◆ WHAT YOU HAVE TO DO: Select all lines in the records that include "pixels".

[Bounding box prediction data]
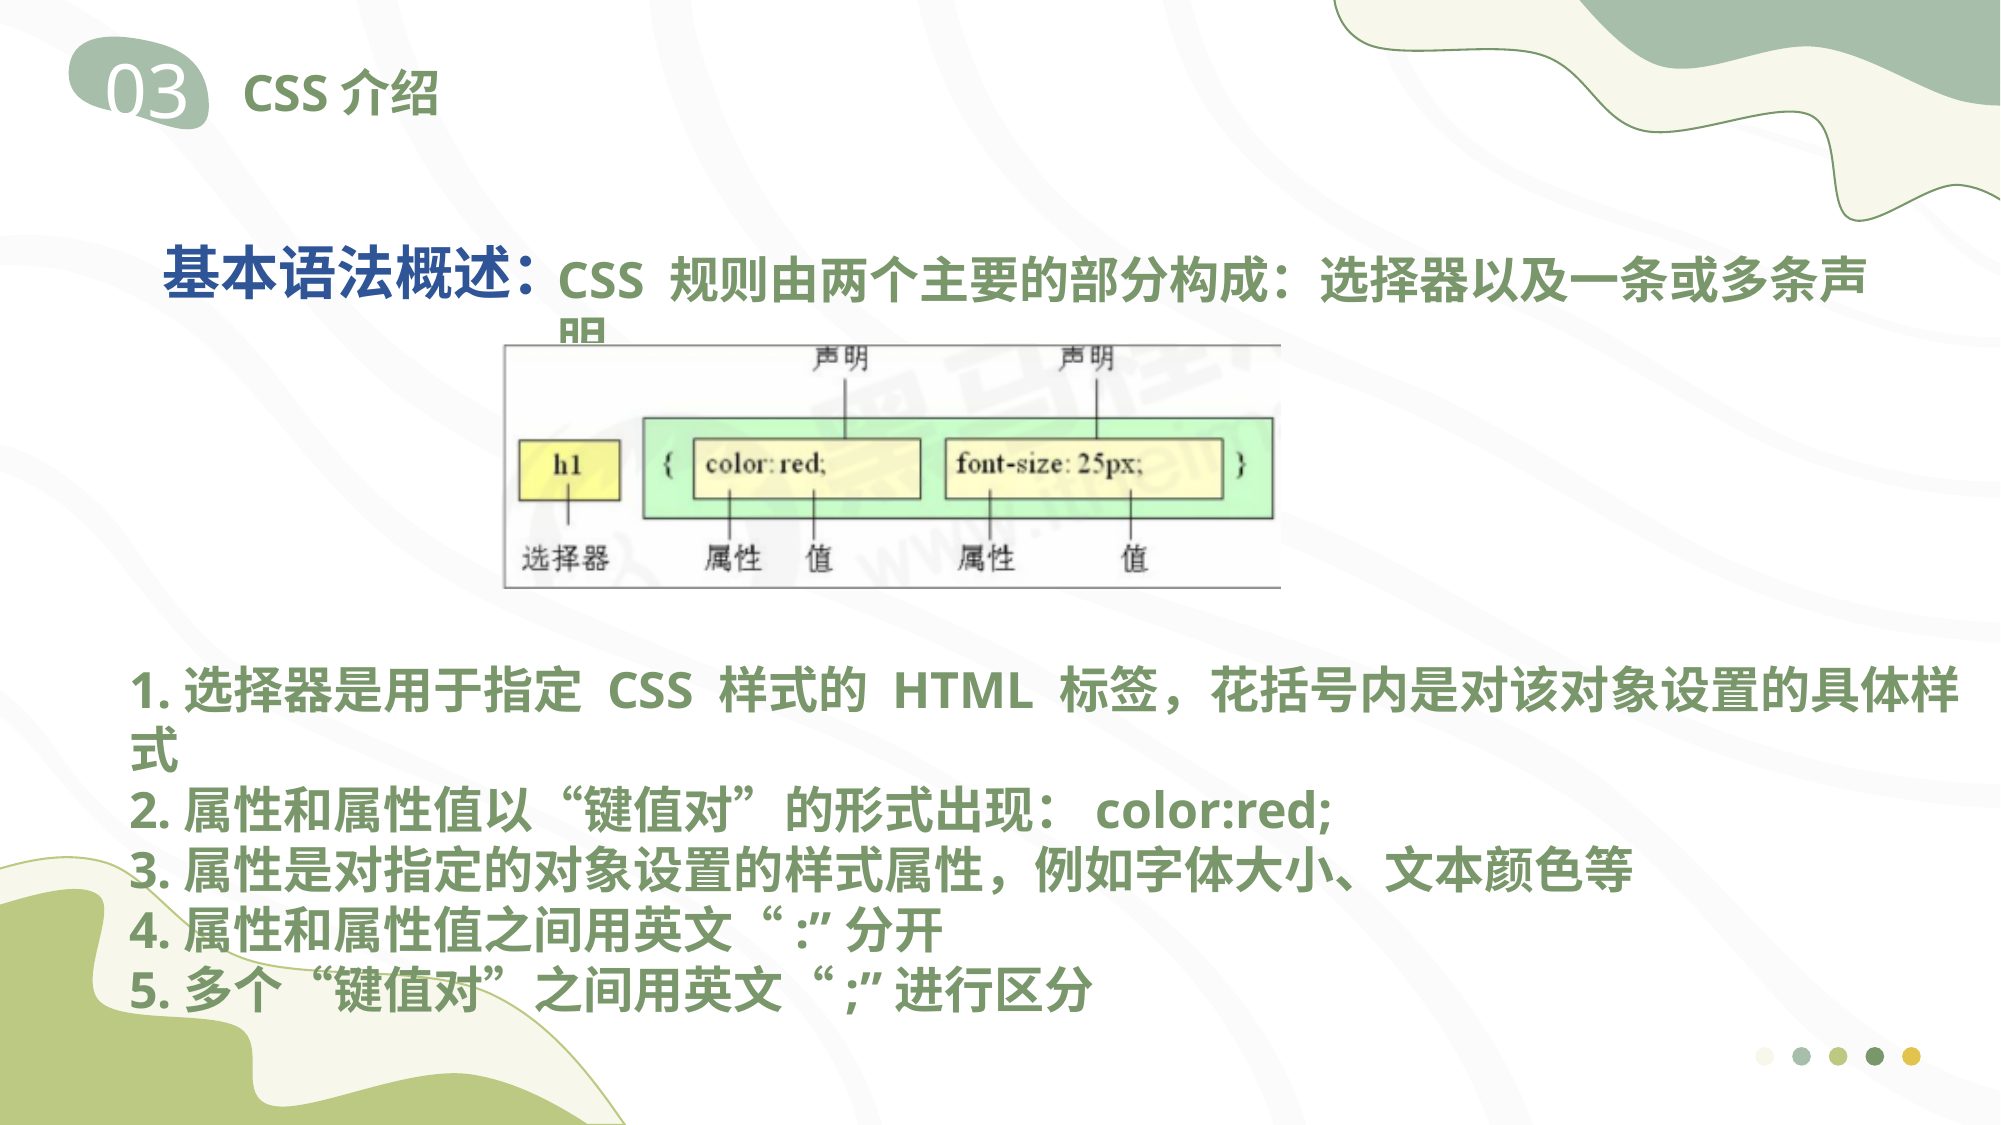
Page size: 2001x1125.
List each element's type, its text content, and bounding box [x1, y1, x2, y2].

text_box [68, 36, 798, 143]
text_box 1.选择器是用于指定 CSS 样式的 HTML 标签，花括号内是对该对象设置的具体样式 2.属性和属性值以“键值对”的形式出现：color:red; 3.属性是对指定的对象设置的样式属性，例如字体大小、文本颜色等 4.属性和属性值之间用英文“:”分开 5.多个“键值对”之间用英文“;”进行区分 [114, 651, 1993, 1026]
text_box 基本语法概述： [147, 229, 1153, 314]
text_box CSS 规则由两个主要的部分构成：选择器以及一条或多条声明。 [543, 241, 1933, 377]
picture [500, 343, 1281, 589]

==

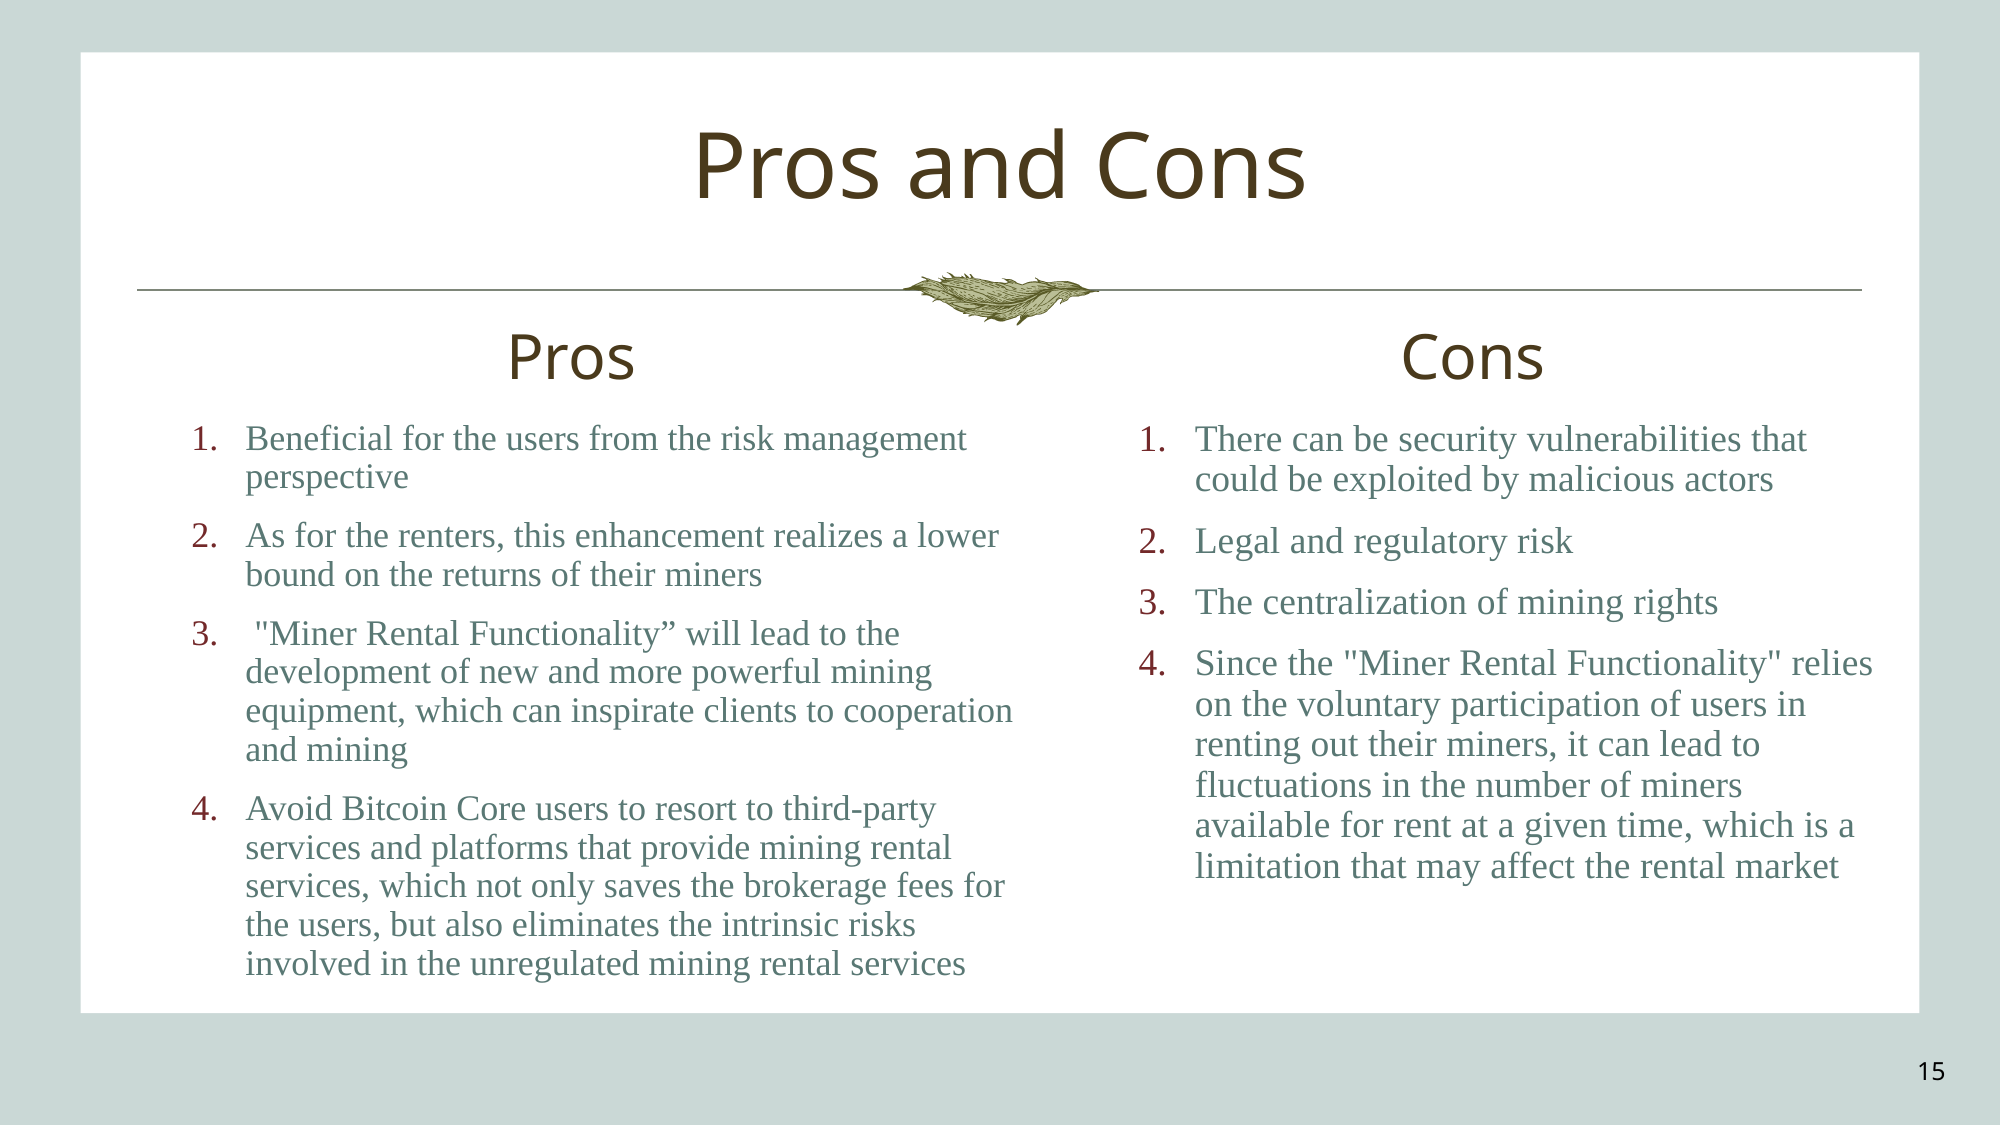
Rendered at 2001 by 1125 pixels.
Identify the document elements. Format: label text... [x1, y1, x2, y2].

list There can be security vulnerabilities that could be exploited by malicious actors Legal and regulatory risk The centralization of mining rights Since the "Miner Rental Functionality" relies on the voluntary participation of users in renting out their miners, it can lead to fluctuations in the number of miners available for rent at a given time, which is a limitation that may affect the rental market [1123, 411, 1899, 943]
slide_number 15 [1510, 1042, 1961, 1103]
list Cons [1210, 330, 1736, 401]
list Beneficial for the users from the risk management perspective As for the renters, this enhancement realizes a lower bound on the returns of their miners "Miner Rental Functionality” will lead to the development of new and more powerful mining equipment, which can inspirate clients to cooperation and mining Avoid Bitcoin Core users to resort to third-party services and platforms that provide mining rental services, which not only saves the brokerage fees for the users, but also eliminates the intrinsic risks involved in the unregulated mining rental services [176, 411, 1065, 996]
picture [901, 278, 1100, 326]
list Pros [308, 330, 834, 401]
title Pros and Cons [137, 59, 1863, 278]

==

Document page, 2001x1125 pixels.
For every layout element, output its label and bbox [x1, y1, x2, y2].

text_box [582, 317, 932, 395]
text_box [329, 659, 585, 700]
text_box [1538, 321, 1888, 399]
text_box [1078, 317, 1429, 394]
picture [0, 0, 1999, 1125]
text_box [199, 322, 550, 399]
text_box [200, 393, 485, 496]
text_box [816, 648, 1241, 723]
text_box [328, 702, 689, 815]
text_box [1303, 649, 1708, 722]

◆ ANSWER:
Rendered at 2001 by 1125 pixels.
Document page, 2001x1125 pixels.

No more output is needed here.